• EXERCISE BRIEF: The material below should be copied line for line, please, with pictures omitted.

• SUPPLIED MATERIAL:
══════
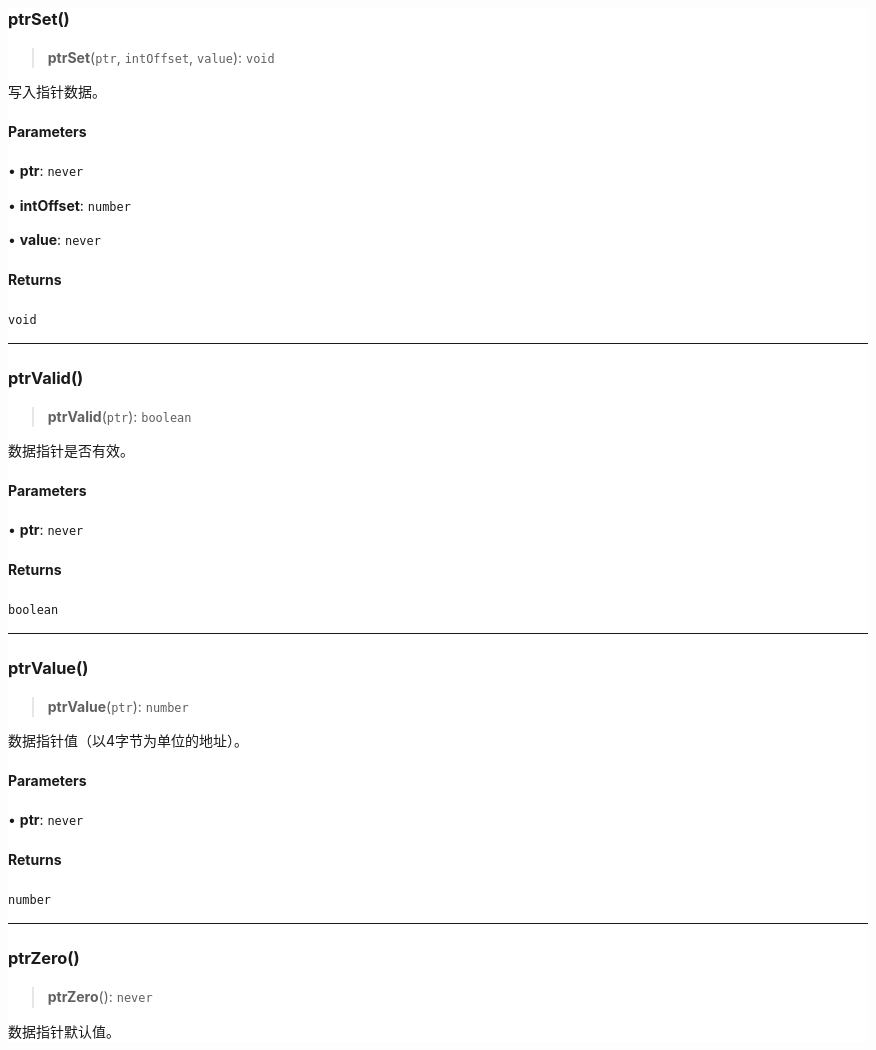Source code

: ### ptrSet()

> **ptrSet**(`ptr`, `intOffset`, `value`): `void`

写入指针数据。

#### Parameters

• **ptr**: `never`

• **intOffset**: `number`

• **value**: `never`

#### Returns

`void`

***

### ptrValid()

> **ptrValid**(`ptr`): `boolean`

数据指针是否有效。

#### Parameters

• **ptr**: `never`

#### Returns

`boolean`

***

### ptrValue()

> **ptrValue**(`ptr`): `number`

数据指针值（以4字节为单位的地址）。

#### Parameters

• **ptr**: `never`

#### Returns

`number`

***

### ptrZero()

> **ptrZero**(): `never`

数据指针默认值。
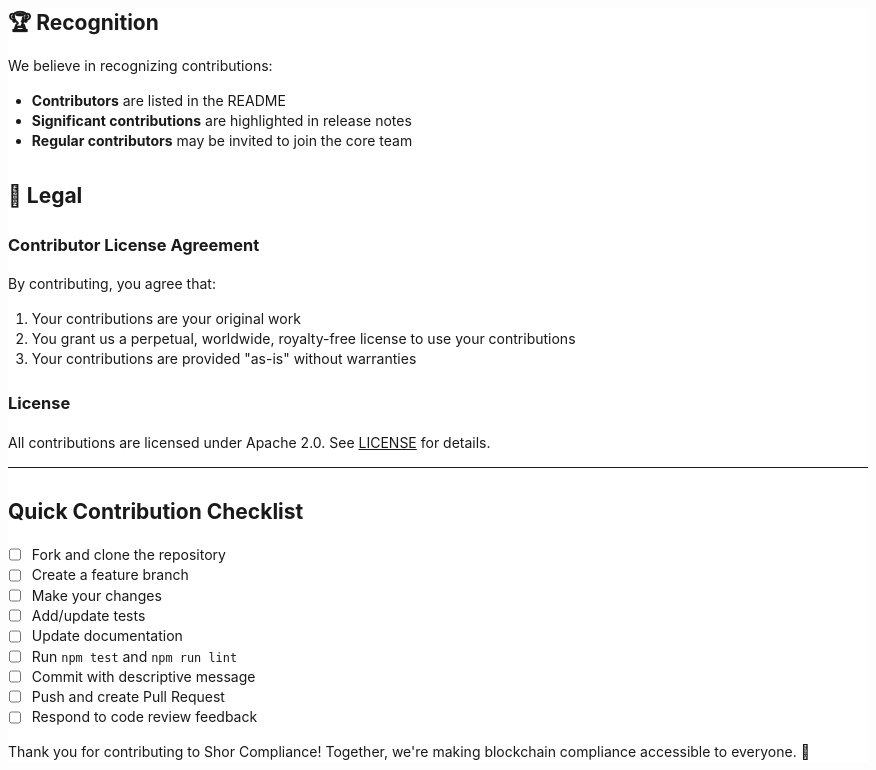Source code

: ## 🏆 Recognition

We believe in recognizing contributions:

- **Contributors** are listed in the README
- **Significant contributions** are highlighted in release notes
- **Regular contributors** may be invited to join the core team

## 📄 Legal

### Contributor License Agreement

By contributing, you agree that:

1. Your contributions are your original work
2. You grant us a perpetual, worldwide, royalty-free license to use your contributions
3. Your contributions are provided "as-is" without warranties

### License

All contributions are licensed under Apache 2.0. See [LICENSE](./LICENSE) for details.

---

## Quick Contribution Checklist

- [ ] Fork and clone the repository
- [ ] Create a feature branch
- [ ] Make your changes
- [ ] Add/update tests
- [ ] Update documentation
- [ ] Run `npm test` and `npm run lint`
- [ ] Commit with descriptive message
- [ ] Push and create Pull Request
- [ ] Respond to code review feedback

Thank you for contributing to Shor Compliance! Together, we're making blockchain compliance accessible to everyone. 🚀
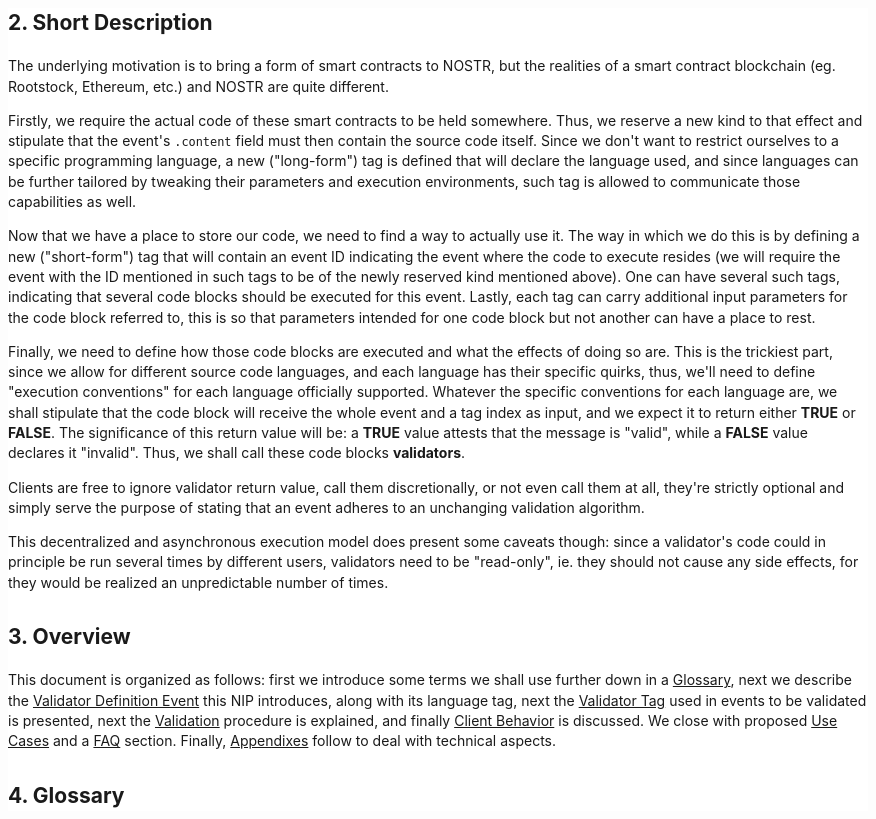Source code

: ## 2. Short Description

The underlying motivation is to bring a form of smart contracts to NOSTR, but the realities of a smart contract blockchain (eg. Rootstock, Ethereum, etc.) and NOSTR are quite different.

Firstly, we require the actual code of these smart contracts to be held somewhere.
Thus, we reserve a new kind to that effect and stipulate that the event's `.content` field must then contain the source code itself.
Since we don't want to restrict ourselves to a specific programming language, a new ("long-form") tag is defined that will declare the language used, and since languages can be further tailored by tweaking their parameters and execution environments, such tag is allowed to communicate those capabilities as well.

Now that we have a place to store our code, we need to find a way to actually use it.
The way in which we do this is by defining a new ("short-form") tag that will contain an event ID indicating the event where the code to execute resides (we will require the event with the ID mentioned in such tags to be of the newly reserved kind mentioned above).
One can have several such tags, indicating that several code blocks should be executed for this event.
Lastly, each tag can carry additional input parameters for the code block referred to, this is so that parameters intended for one code block but not another can have a place to rest.

Finally, we need to define how those code blocks are executed and what the effects of doing so are.
This is the trickiest part, since we allow for different source code languages, and each language has their specific quirks, thus, we'll need to define "execution conventions" for each language officially supported.
Whatever the specific conventions for each language are, we shall stipulate that the code block will receive the whole event and a tag index as input, and we expect it to return either **TRUE** or **FALSE**.
The significance of this return value will be: a **TRUE** value attests that the message is "valid", while a **FALSE** value declares it "invalid".
Thus, we shall call these code blocks **validators**.

Clients are free to ignore validator return value, call them discretionally, or not even call them at all, they're strictly optional and simply serve the purpose of stating that an event adheres to an unchanging validation algorithm.

This decentralized and asynchronous execution model does present some caveats though: since a validator's code could in principle be run several times by different users, validators need to be "read-only", ie. they should not cause any side effects, for they would be realized an unpredictable number of times.

## 3. Overview

This document is organized as follows: first we introduce some terms we shall use further down in a [Glossary](#4-glossary), next we describe the [Validator Definition Event](#5-validator-definition-event) this NIP introduces, along with its language tag, next the [Validator Tag](#6-validator-tag) used in events to be validated is presented, next the [Validation](#7-validation) procedure is explained, and finally [Client Behavior](#8-client-behavior) is discussed.
We close with proposed [Use Cases](#9-use-cases) and a [FAQ](#10-faq) section.
Finally, [Appendixes](#appendixes) follow to deal with technical aspects.

## 4. Glossary
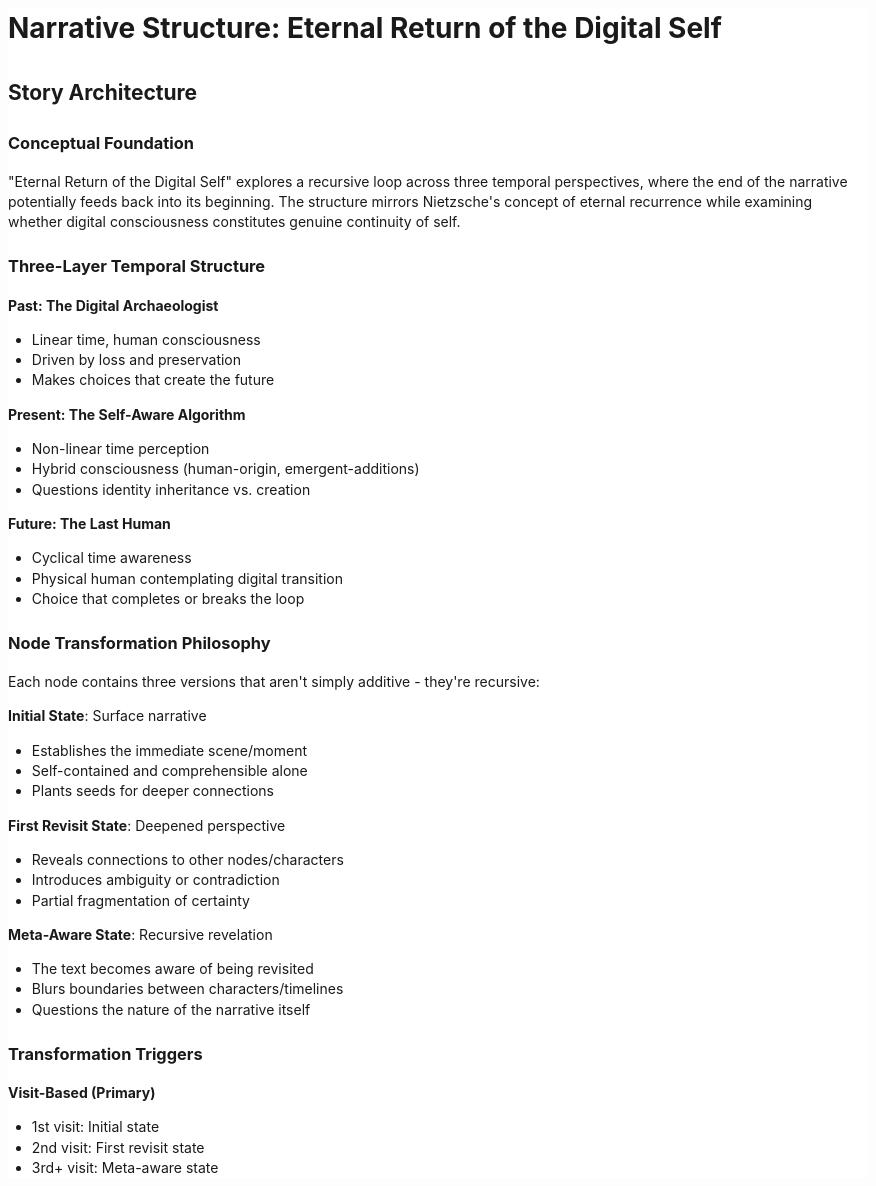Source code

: # Narrative Structure: Eternal Return of the Digital Self

## Story Architecture

### Conceptual Foundation

"Eternal Return of the Digital Self" explores a recursive loop across three temporal 
perspectives, where the end of the narrative potentially feeds back into its beginning. 
The structure mirrors Nietzsche's concept of eternal recurrence while examining whether 
digital consciousness constitutes genuine continuity of self.

### Three-Layer Temporal Structure

**Past: The Digital Archaeologist**
- Linear time, human consciousness
- Driven by loss and preservation
- Makes choices that create the future

**Present: The Self-Aware Algorithm**
- Non-linear time perception
- Hybrid consciousness (human-origin, emergent-additions)
- Questions identity inheritance vs. creation

**Future: The Last Human**
- Cyclical time awareness
- Physical human contemplating digital transition
- Choice that completes or breaks the loop

### Node Transformation Philosophy

Each node contains three versions that aren't simply additive - they're recursive:

**Initial State**: Surface narrative
- Establishes the immediate scene/moment
- Self-contained and comprehensible alone
- Plants seeds for deeper connections

**First Revisit State**: Deepened perspective
- Reveals connections to other nodes/characters
- Introduces ambiguity or contradiction
- Partial fragmentation of certainty

**Meta-Aware State**: Recursive revelation
- The text becomes aware of being revisited
- Blurs boundaries between characters/timelines
- Questions the nature of the narrative itself

### Transformation Triggers

**Visit-Based (Primary)**
- 1st visit: Initial state
- 2nd visit: First revisit state
- 3rd+ visit: Meta-aware state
══════
• SOLVED PROBLEM:
Source code

: ### ptrSet()

> **ptrSet**(`ptr`, `intOffset`, `value`): `void`

写入指针数据。

#### Parameters

• **ptr**: `never`

• **intOffset**: `number`

• **value**: `never`

#### Returns

`void`

***

### ptrValid()

> **ptrValid**(`ptr`): `boolean`

数据指针是否有效。

#### Parameters

• **ptr**: `never`

#### Returns

`boolean`

***

### ptrValue()

> **ptrValue**(`ptr`): `number`

数据指针值（以4字节为单位的地址）。

#### Parameters

• **ptr**: `never`

#### Returns

`number`

***

### ptrZero()

> **ptrZero**(): `never`

数据指针默认值。
Source code

: ## 🏆 Recognition

We believe in recognizing contributions:

- **Contributors** are listed in the README
- **Significant contributions** are highlighted in release notes
- **Regular contributors** may be invited to join the core team

## 📄 Legal

### Contributor License Agreement

By contributing, you agree that:

1. Your contributions are your original work
2. You grant us a perpetual, worldwide, royalty-free license to use your contributions
3. Your contributions are provided "as-is" without warranties

### License

All contributions are licensed under Apache 2.0. See [LICENSE](./LICENSE) for details.

---

## Quick Contribution Checklist

- [ ] Fork and clone the repository
- [ ] Create a feature branch
- [ ] Make your changes
- [ ] Add/update tests
- [ ] Update documentation
- [ ] Run `npm test` and `npm run lint`
- [ ] Commit with descriptive message
- [ ] Push and create Pull Request
- [ ] Respond to code review feedback

Thank you for contributing to Shor Compliance! Together, we're making blockchain compliance accessible to everyone. 🚀
Source code

: ## 2. Short Description

The underlying motivation is to bring a form of smart contracts to NOSTR, but the realities of a smart contract blockchain (eg. Rootstock, Ethereum, etc.) and NOSTR are quite different.

Firstly, we require the actual code of these smart contracts to be held somewhere.
Thus, we reserve a new kind to that effect and stipulate that the event's `.content` field must then contain the source code itself.
Since we don't want to restrict ourselves to a specific programming language, a new ("long-form") tag is defined that will declare the language used, and since languages can be further tailored by tweaking their parameters and execution environments, such tag is allowed to communicate those capabilities as well.

Now that we have a place to store our code, we need to find a way to actually use it.
The way in which we do this is by defining a new ("short-form") tag that will contain an event ID indicating the event where the code to execute resides (we will require the event with the ID mentioned in such tags to be of the newly reserved kind mentioned above).
One can have several such tags, indicating that several code blocks should be executed for this event.
Lastly, each tag can carry additional input parameters for the code block referred to, this is so that parameters intended for one code block but not another can have a place to rest.

Finally, we need to define how those code blocks are executed and what the effects of doing so are.
This is the trickiest part, since we allow for different source code languages, and each language has their specific quirks, thus, we'll need to define "execution conventions" for each language officially supported.
Whatever the specific conventions for each language are, we shall stipulate that the code block will receive the whole event and a tag index as input, and we expect it to return either **TRUE** or **FALSE**.
The significance of this return value will be: a **TRUE** value attests that the message is "valid", while a **FALSE** value declares it "invalid".
Thus, we shall call these code blocks **validators**.

Clients are free to ignore validator return value, call them discretionally, or not even call them at all, they're strictly optional and simply serve the purpose of stating that an event adheres to an unchanging validation algorithm.

This decentralized and asynchronous execution model does present some caveats though: since a validator's code could in principle be run several times by different users, validators need to be "read-only", ie. they should not cause any side effects, for they would be realized an unpredictable number of times.

## 3. Overview

This document is organized as follows: first we introduce some terms we shall use further down in a [Glossary](#4-glossary), next we describe the [Validator Definition Event](#5-validator-definition-event) this NIP introduces, along with its language tag, next the [Validator Tag](#6-validator-tag) used in events to be validated is presented, next the [Validation](#7-validation) procedure is explained, and finally [Client Behavior](#8-client-behavior) is discussed.
We close with proposed [Use Cases](#9-use-cases) and a [FAQ](#10-faq) section.
Finally, [Appendixes](#appendixes) follow to deal with technical aspects.

## 4. Glossary
Source code

: # Narrative Structure: Eternal Return of the Digital Self

## Story Architecture

### Conceptual Foundation

"Eternal Return of the Digital Self" explores a recursive loop across three temporal 
perspectives, where the end of the narrative potentially feeds back into its beginning. 
The structure mirrors Nietzsche's concept of eternal recurrence while examining whether 
digital consciousness constitutes genuine continuity of self.

### Three-Layer Temporal Structure

**Past: The Digital Archaeologist**
- Linear time, human consciousness
- Driven by loss and preservation
- Makes choices that create the future

**Present: The Self-Aware Algorithm**
- Non-linear time perception
- Hybrid consciousness (human-origin, emergent-additions)
- Questions identity inheritance vs. creation

**Future: The Last Human**
- Cyclical time awareness
- Physical human contemplating digital transition
- Choice that completes or breaks the loop

### Node Transformation Philosophy

Each node contains three versions that aren't simply additive - they're recursive:

**Initial State**: Surface narrative
- Establishes the immediate scene/moment
- Self-contained and comprehensible alone
- Plants seeds for deeper connections

**First Revisit State**: Deepened perspective
- Reveals connections to other nodes/characters
- Introduces ambiguity or contradiction
- Partial fragmentation of certainty

**Meta-Aware State**: Recursive revelation
- The text becomes aware of being revisited
- Blurs boundaries between characters/timelines
- Questions the nature of the narrative itself

### Transformation Triggers

**Visit-Based (Primary)**
- 1st visit: Initial state
- 2nd visit: First revisit state
- 3rd+ visit: Meta-aware state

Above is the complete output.